A story in the Rochester, Minnesota Post-Bulletin describes a new state law that florists apparently campaigned-for which bans non-local companies from advertising local business services (in “New law removes thorn from side of local florists“). The story reports that this new law prohibits “deceptive” advertising by companies that misrepresent their location by using a false address and “local” phone number, and it would bar “any business from advertising on the Internet or in the Yellow Pages unless they also list a physical address.”
I’ve heard florists complain about the wire services companies for many years over this very same issue. Companies such as FTD, Teleflora, Proflowers and 1-800-Flowers have long provided florists with broker services — they market themselves through many channels, both local and nationwide.

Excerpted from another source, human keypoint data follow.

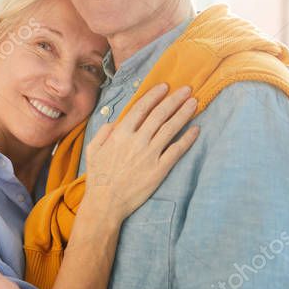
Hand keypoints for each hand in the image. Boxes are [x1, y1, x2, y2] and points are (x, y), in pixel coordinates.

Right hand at [82, 83, 198, 222]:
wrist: (106, 202)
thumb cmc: (98, 176)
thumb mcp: (93, 150)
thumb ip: (104, 132)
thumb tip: (115, 122)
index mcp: (121, 134)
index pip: (141, 108)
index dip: (155, 95)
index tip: (165, 86)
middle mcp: (137, 140)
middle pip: (160, 114)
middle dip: (175, 99)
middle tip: (187, 89)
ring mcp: (150, 155)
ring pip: (170, 129)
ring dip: (184, 114)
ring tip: (194, 103)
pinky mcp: (159, 169)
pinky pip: (176, 150)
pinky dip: (187, 139)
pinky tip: (196, 130)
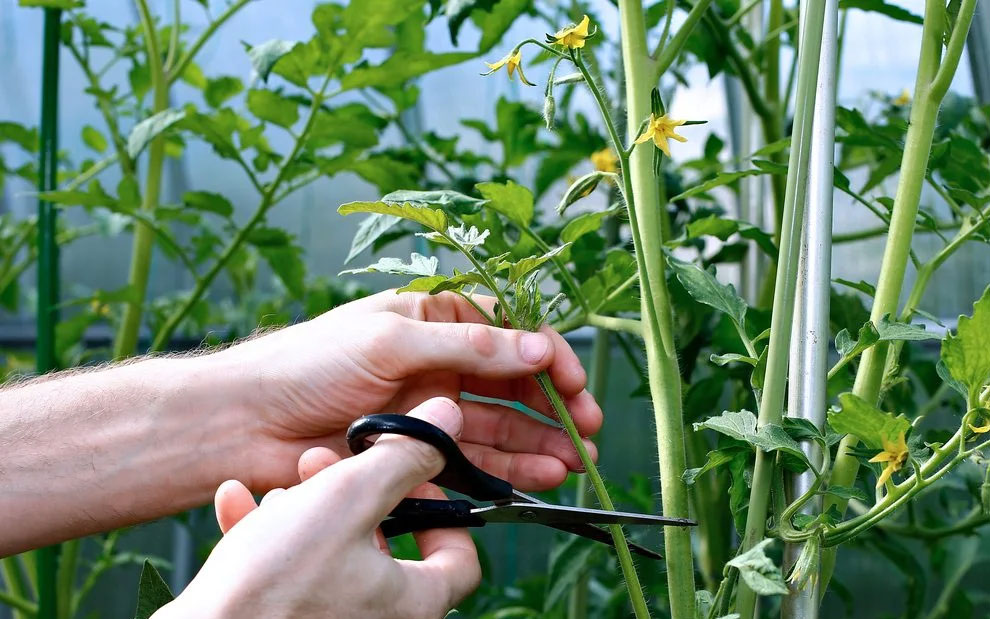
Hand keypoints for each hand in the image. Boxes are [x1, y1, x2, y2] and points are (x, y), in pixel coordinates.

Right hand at [157, 398, 480, 618]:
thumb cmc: (272, 583)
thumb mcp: (346, 498)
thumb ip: (403, 457)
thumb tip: (448, 419)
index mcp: (412, 603)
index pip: (460, 559)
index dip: (440, 510)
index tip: (407, 479)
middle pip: (385, 546)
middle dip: (351, 494)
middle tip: (324, 466)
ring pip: (331, 553)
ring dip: (305, 509)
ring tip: (281, 486)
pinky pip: (288, 576)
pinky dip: (268, 538)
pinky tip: (238, 502)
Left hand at [213, 291, 601, 492]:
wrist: (246, 421)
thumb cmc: (308, 362)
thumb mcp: (392, 340)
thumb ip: (468, 345)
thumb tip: (537, 344)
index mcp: (432, 319)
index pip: (507, 331)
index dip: (547, 355)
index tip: (574, 383)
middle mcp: (437, 362)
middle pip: (512, 382)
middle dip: (553, 406)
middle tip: (587, 432)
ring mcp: (429, 408)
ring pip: (499, 425)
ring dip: (536, 443)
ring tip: (570, 463)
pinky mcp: (416, 451)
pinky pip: (473, 459)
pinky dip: (507, 469)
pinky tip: (537, 477)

My family actually used to own a wholesale floristry service in West Texas, so I have some degree of direct understanding of how these florists feel. Many yellow pages companies, both online and print, have allowed these large, influential florist services to advertise with seemingly-local area listings. Consumers grabbing a yellow pages book or searching online for floral shops rarely can discern between the independent local florists and the ads of the brokers. Once the consumer orders flowers from the broker, they end up paying various service charges — the broker subtracts their cut and sends the order on to a local flower shop to fulfill, based upon standardized catalogs of products. Florists have long gnashed their teeth that consumers pay extra for less product, needlessly passing on money to these referral services.
I’ll confess: I’ve been a floristry industry insider, and I’ve ordered flowers both ways. I can tell the difference between good-quality flowers and bad ones, too.
You might think I’d side with the independent florists on this issue, but I don’t think it’s that cut-and-dried. Consumers honestly don’t know the difference. They select some floral arrangement that’s in-line with what they wanted for an occasion, and it’s delivered on-time, and they’re happy. It is true that when they go through the wire services they may get inferior products, but this is often due to the local florist fulfilling their order — since the local florist gets less of a cut from the order, and doesn’t get so much name-brand credit for providing it, they have less incentive to do a good job.
Let’s be clear, though: I really doubt the consumer would get cheaper service if the flower brokers all disappeared today! The prices would remain virtually the same. They might get better quality flowers, but inexperienced consumers really don’t notice the difference. They don’t recognize that their flowers might be fresher and last longer when bought from dealers directly — in fact, many consumers only purchase flowers infrequently, so they’re not going to get experienced enough to know the difference.
By-and-large, I think the broker services have provided a good marketing service on behalf of the small, local florist shops. Many of these local florists are not all that effective at marketing themselves, so affiliation with the brokerage gets them an additional stream of revenue. So, many of them complain, while also taking money from the referrals.
If the local businessmen were to market themselves more effectively, consumers might be able to find them better and more easily than finding the wire services. The wire services have also developed name brand recognition and consumer trust.
I don’t like the brokers pretending to have a local street address, but I don’t see as much problem in them claiming to provide services for a local area such as city-wide. After all, they do offer services via their affiliates. I’m not so sure that the various state laws will properly define and differentiate upon this nuance, however, and that concerns me.
Quite a number of brokerage services exist beyond florists, so this issue is far bigger in implication than the relatively small world of flowers. Companies such as ServiceMagic help broker contractors across the U.S., and there’s quite a number of national and regional brokers for everything from plumbing and roof repair to siding installation and HVAC repair.
It’s going to be very hard to police this issue — I’ve seen old, well-established companies close and sell their assets to these brokers, who then promptly continue business through what becomes a sham storefront, pretending to be the legacy business that’s always been there. I ran across this once when I hired a locksmith for my home — I called one with a local town street address, but that company was no longer in operation, and instead the phone connected me to a broker who gave the order to a locksmith who drove over to me.
I hope the states which set this law up have defined it properly, still allowing brokers to operate and advertise in cities and regions while merely limiting them from advertising with specific street addresses.